Patrice Bergeron, by virtue of the NHL lockout in 2004-05, holds an incredible record. He won World Championship gold before he won U20 gold, and then won gold at the 2010 Olympics. Nathan Horton of Welland, Ontario, never played for Canada because he started in the NHL at 18 with Florida, going years as an unappreciated superstar but one who has attracted new-found attention now that he’s playing in a great hockey city.
Of course, there is no bigger player in Boston – or, literally, the entire league – than captain Zdeno Chara. While Slovak fans might be disappointed he was unavailable for the recent World Championship in Bratislava and Kosice, they might be overjoyed if he is able to bring the Stanley Cup home for a day in the summer. As he goes, so goes the team’s defence.
Two other Europeans feature prominently on the team. Defenceman Tomas Kaberle of the Czech Republic has had inconsistent playoffs, but if he can step up his game, he can be the difference between winning and losing. As well, 30-year-old German Dennis Seidenberg is with his fifth team and has his best chance to etch his name in the game’s history. Incredibly, he is averaging 28:22 of ice time a game, more than Chara or any other player in the Cup finals.
At 43, Mark Recchi is the oldest player in the NHL. Believe it or not, he played for Canada at the 1988 U20 when the captain was Theo Fleury and other teammates included Joe Sakic, Trevor Linden, and Adam Graves. Canada won gold that year and Recchi later won gold at the World Championship as well. His Olympic bid in 1998, though, fell short, so he won’t be joining TGC members if the Bruins win.
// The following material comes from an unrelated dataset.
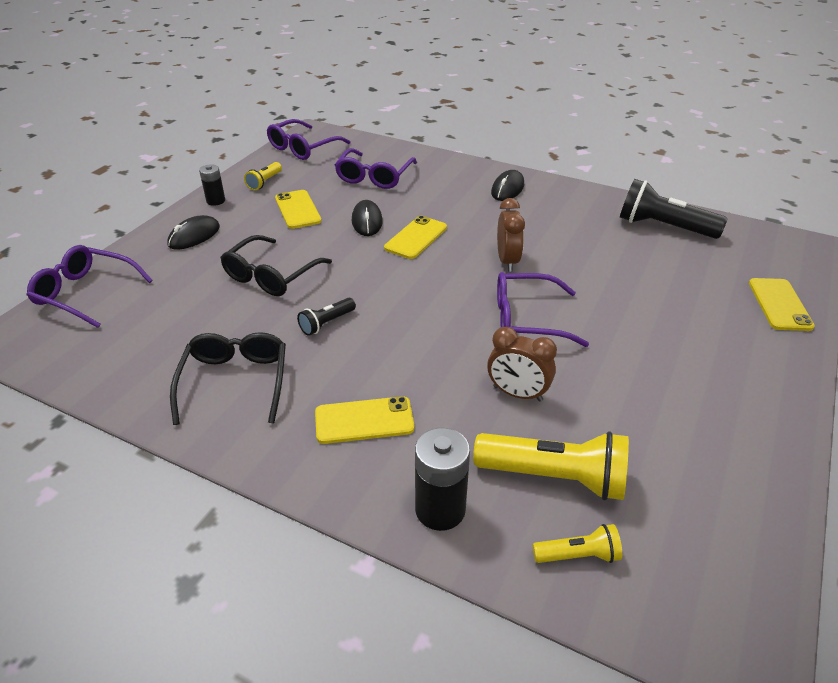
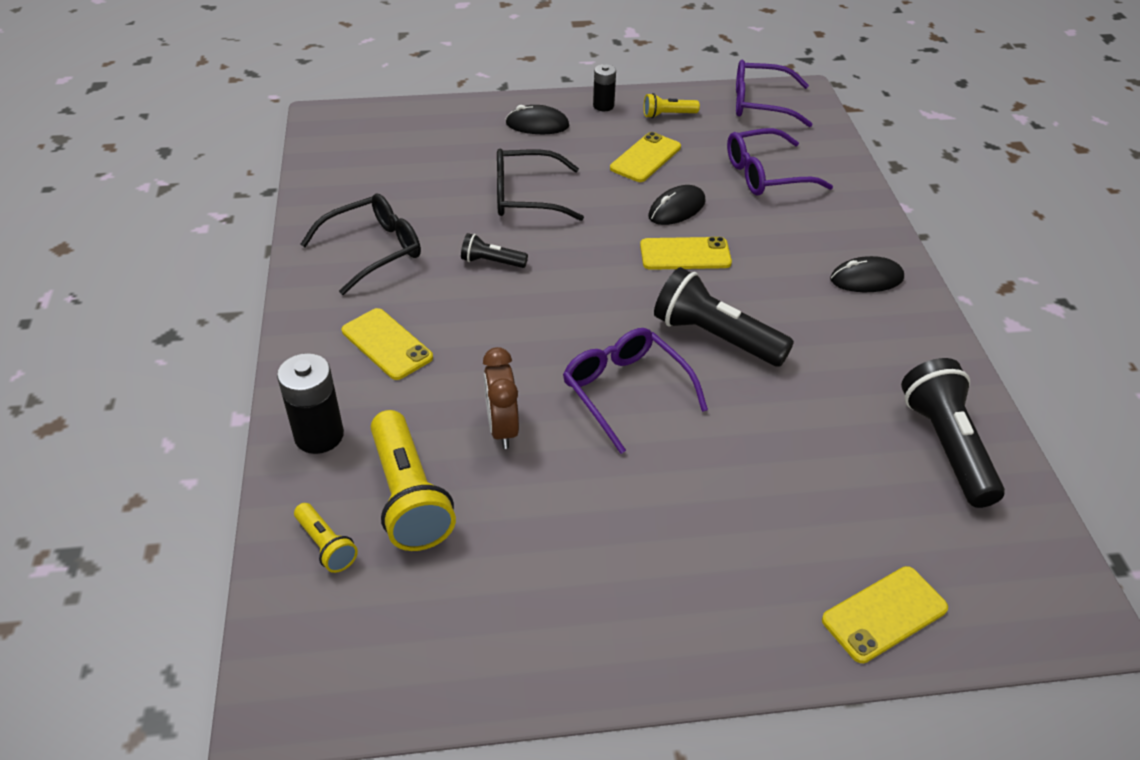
camera: 55 degrees right, 5 degrees up
(86, 293) = (408, 118): purple glasses -> none
(507, 261) = (715, 337): brown clock -> black flashlight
Indeed, the hockey world is now an international world. Players who are in the Cup finals one year are in the Olympics or World Championships another. This year, TGC history will be made, and other players will draw on their international experience to help them play their best and lead their team to the Stanley Cup. For other players, this series will be their experience to help them in the future, in Finland and Sweden next year, or Sochi in 2014. Who knows?